Manipulationsvorwürfe gegen Plattformen und Ryan Cohen
Auch andere Aktien wie etwa die Titel des Kinokettenbetreibers AMC Entertainment wurden 2021 zum Spielball von in sozialen Medien und auf Tradingplattformen für Privatanleger:innen organisierten Spekulant:innen. Angesichts der hohen Umsätze und Kurskapriolen führten Robinhood und andere bei Tradern beliebte Handelsplattformen temporäre Handelsbeschränkungen in einigen Meme-Stocks ein und zogen damit den Unmut der Community auf sich. Auch zahlreiche andere Online-Broker wie E-Trade oder TD Ameritrade, aber auch die Plattformen der großen Vermögensverwalter Charles Schwab und Fidelity konnten den großen Andrang der Spekulant:innen nicht mehr bewältigen und zogen die Reißleine, der Kurs der betroffenen Aktien stürzte darauf teilweise ab.

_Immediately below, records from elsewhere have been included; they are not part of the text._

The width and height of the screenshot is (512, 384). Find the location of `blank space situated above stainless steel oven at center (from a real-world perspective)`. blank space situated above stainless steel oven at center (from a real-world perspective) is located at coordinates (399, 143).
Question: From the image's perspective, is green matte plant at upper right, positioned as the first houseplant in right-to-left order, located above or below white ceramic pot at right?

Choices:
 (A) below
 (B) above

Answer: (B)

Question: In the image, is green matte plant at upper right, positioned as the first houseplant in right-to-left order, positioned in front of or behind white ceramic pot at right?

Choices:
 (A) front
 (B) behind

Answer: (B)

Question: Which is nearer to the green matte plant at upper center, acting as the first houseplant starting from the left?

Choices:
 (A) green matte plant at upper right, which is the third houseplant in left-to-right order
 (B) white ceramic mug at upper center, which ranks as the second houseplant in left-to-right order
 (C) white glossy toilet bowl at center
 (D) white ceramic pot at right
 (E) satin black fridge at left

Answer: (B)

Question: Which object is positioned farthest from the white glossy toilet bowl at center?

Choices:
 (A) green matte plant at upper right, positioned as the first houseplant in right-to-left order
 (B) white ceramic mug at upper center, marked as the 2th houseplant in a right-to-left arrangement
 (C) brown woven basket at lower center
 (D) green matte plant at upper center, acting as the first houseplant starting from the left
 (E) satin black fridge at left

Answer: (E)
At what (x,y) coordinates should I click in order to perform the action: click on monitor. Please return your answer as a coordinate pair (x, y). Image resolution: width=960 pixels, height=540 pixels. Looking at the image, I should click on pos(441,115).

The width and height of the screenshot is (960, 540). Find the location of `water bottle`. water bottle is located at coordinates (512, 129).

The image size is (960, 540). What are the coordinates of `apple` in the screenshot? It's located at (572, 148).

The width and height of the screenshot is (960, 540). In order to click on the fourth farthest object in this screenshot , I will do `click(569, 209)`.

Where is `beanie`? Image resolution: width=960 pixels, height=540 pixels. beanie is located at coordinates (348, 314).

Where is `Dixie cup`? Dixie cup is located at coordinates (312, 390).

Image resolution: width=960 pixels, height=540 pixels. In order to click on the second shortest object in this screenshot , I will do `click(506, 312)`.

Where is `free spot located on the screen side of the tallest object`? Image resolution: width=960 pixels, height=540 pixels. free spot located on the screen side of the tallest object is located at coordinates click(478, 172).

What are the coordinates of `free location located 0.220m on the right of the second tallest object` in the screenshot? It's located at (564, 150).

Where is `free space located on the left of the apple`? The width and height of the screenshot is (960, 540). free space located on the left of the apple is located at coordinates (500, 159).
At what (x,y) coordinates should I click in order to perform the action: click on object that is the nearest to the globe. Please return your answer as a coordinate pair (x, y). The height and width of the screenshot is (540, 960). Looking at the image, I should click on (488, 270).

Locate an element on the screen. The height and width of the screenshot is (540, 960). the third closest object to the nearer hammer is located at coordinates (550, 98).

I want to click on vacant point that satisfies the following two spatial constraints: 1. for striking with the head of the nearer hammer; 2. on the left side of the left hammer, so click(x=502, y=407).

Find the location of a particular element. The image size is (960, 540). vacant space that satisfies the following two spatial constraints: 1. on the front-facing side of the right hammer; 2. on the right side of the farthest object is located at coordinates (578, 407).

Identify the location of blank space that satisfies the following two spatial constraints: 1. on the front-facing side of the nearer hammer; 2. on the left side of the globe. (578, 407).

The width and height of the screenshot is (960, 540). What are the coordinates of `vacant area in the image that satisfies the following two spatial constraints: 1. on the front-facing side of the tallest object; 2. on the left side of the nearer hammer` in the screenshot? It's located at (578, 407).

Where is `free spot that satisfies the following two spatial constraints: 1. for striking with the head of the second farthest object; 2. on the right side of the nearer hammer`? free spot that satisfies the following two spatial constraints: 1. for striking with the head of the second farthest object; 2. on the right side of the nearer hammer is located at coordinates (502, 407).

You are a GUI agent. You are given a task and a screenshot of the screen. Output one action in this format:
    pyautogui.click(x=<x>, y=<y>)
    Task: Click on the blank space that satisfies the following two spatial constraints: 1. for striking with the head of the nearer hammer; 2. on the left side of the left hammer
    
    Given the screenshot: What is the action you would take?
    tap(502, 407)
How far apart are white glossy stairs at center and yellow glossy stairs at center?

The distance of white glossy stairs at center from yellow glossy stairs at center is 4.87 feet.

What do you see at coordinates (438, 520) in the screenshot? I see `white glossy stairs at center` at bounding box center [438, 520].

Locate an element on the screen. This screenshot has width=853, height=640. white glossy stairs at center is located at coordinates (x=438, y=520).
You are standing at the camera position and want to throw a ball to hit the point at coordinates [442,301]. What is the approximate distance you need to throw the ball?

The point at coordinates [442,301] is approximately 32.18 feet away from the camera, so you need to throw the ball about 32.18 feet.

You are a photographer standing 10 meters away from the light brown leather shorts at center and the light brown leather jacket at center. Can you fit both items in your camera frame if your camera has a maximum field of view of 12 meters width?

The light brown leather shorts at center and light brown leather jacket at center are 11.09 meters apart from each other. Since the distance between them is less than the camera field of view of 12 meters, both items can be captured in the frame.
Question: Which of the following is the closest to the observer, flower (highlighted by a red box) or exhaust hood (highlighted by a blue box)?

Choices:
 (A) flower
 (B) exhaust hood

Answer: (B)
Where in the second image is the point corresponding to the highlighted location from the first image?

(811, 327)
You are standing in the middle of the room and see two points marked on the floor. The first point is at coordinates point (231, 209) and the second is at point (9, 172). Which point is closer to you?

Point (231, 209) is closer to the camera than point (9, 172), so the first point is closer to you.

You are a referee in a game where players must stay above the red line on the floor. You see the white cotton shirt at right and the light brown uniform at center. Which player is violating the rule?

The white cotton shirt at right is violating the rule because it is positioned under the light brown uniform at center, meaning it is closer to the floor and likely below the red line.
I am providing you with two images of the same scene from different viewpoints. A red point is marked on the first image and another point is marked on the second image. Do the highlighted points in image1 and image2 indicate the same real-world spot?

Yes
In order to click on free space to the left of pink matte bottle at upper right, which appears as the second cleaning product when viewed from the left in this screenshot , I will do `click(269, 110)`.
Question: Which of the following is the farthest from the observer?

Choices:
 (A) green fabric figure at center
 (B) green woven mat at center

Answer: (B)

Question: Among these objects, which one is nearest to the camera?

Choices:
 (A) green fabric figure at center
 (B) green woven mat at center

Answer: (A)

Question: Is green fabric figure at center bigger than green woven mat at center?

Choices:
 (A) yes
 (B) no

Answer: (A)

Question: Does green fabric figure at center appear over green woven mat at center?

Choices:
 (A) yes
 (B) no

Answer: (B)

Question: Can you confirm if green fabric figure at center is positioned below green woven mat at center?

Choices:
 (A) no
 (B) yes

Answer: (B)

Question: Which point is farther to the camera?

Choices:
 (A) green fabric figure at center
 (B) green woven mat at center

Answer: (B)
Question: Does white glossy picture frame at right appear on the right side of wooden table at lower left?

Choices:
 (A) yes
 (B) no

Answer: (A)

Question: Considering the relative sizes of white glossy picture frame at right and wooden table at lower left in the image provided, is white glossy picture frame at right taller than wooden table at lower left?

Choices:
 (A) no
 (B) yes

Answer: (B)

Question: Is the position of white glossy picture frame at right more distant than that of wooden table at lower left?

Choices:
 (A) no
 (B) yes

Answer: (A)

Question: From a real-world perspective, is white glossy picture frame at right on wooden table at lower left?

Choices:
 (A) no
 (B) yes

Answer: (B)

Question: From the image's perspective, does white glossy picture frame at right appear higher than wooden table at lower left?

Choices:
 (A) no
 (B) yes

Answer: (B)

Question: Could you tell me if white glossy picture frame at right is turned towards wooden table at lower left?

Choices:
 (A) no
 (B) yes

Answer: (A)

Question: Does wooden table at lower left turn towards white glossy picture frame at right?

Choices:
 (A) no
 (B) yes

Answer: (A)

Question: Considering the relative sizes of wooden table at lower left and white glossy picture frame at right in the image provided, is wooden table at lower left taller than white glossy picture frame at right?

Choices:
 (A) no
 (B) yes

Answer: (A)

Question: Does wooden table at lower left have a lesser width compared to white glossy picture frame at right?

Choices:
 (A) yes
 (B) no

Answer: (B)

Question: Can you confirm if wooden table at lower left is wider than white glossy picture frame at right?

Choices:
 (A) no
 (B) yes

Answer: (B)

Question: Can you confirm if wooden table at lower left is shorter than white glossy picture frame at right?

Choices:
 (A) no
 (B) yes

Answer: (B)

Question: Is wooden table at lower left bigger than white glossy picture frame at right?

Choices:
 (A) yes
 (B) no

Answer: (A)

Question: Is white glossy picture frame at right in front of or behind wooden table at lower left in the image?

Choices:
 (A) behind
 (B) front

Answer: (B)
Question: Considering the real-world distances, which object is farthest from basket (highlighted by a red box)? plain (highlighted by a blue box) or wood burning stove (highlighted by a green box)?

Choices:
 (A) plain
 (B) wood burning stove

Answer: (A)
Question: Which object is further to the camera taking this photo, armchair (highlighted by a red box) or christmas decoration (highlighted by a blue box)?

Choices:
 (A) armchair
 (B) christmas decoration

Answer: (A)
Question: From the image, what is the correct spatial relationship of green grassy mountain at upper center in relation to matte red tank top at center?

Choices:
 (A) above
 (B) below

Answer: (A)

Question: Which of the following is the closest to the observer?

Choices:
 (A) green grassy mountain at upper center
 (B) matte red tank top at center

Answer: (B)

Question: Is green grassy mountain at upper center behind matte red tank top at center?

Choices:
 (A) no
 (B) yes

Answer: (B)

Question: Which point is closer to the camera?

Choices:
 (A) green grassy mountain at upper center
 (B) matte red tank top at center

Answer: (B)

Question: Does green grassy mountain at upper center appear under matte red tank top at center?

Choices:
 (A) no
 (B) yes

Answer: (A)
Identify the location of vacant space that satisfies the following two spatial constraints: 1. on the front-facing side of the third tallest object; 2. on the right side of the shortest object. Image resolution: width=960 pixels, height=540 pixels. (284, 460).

Einem Gerichtsentscheid von August zufolge muss sich Robinhood nun Marktmanipulationsvorwürfen stellen. Anleger:innen, die wegen der Beschränkungen Verluste erlitten haben, bekamen nun grünes Licht für eine Sammelklage. Ob die US-Wertpapieraufsicht SEC sich den Manipulationsvorwürfen gegen Ryan Cohen anschließt, bleibt abzuwarten. Viele Expert:innen erwarten aber, dass die Börsenaufseher:innen generell strengere Regeln aufstellen werden, um den Handel über soziale Medien zu regulieren und Privatanleger:innen zu schützen.